Musical Mind Games: Genre as Mental Illness in the Psychonauts Series
The cult-classic video game Psychonauts (2005) and its acclaimed sequel Psychonauts 2 (2021) are known for their depiction of mental illness and trauma. However, the depictions in each game reinforce different disability narratives: the first a “cure” narrative and the second an “accommodation” narrative (Mitchell & Snyder 2000; Howe 2016). Each level, or mindscape, occurs within the mind of a different character, allowing the player to interact with manifestations of the character’s mental illness, such as fighting enemies called “Panic Attacks” or sorting their “Emotional Baggage.” The scoring for each level reflects the respective character by drawing from existing musical genres to mark them with a unique sonic profile. The genres heard include examples of popular music genres, like psychedelic rock, but they also include references to styles from popular culture, such as mid-century television theme songs. These allusions function as “genre-topic[s]” (Lavengood, 2019), evoking extramusical associations that incline the player towards either a positive or negative perception of each character.

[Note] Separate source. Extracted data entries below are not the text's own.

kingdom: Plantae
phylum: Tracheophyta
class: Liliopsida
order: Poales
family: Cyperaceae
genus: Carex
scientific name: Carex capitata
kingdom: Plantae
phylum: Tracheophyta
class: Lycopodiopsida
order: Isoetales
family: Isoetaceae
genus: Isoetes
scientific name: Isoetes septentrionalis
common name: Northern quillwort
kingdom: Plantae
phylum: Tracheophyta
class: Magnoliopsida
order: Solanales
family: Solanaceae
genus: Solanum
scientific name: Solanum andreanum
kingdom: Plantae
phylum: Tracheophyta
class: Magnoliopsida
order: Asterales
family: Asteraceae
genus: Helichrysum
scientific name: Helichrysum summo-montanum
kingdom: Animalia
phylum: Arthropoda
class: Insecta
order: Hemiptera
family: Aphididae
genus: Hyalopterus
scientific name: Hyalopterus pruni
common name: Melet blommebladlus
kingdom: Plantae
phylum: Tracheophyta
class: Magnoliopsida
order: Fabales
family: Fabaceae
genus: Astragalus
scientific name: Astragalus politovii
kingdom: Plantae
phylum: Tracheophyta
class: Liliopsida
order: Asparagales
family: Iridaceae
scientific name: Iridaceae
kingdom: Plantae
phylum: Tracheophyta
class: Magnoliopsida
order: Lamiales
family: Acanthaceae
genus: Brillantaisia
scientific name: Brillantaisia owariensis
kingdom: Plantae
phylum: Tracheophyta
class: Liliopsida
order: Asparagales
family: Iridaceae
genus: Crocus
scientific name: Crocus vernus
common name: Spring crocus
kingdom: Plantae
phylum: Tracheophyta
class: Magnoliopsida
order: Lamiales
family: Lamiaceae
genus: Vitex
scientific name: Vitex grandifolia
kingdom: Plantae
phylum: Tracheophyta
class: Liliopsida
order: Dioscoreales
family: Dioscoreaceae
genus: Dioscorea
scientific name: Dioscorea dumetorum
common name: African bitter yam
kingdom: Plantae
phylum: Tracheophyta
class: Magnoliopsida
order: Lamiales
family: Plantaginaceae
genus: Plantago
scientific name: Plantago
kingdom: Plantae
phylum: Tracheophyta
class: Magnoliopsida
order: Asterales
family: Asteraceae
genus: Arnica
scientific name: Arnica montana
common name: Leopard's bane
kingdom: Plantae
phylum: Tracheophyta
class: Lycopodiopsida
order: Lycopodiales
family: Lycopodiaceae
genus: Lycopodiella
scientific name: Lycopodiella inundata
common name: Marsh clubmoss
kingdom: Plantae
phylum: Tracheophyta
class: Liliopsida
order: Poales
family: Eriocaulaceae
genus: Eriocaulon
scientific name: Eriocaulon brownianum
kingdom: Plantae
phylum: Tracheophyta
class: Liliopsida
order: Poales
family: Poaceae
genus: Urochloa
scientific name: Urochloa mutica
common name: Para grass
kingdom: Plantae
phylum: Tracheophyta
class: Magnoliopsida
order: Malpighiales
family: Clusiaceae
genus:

In this paper, I trace the genre references in two levels— “Gloria’s Theater” from Psychonauts and “PSI King’s Sensorium” from Psychonauts 2— and their accompanying cues as case studies of the characterization of mental illness and trauma in each game. For each cue, I identify and outline the sonic markers of each cue’s genre-topic(s) and examine how the generic allusions may impact the player’s perception of the character. My examination also outlines how the level’s visuals and scoring reinforce the two disability narratives presented by the games. As part of the larger accommodation narrative, for example, the sensory associations of psychedelic rock are used to illustrate the acceptance process of a character desensitized by trauma. By comparing these levels, I show that the depiction of mentally ill characters shifts between games from condescending to an empathetic view encouraging acceptance.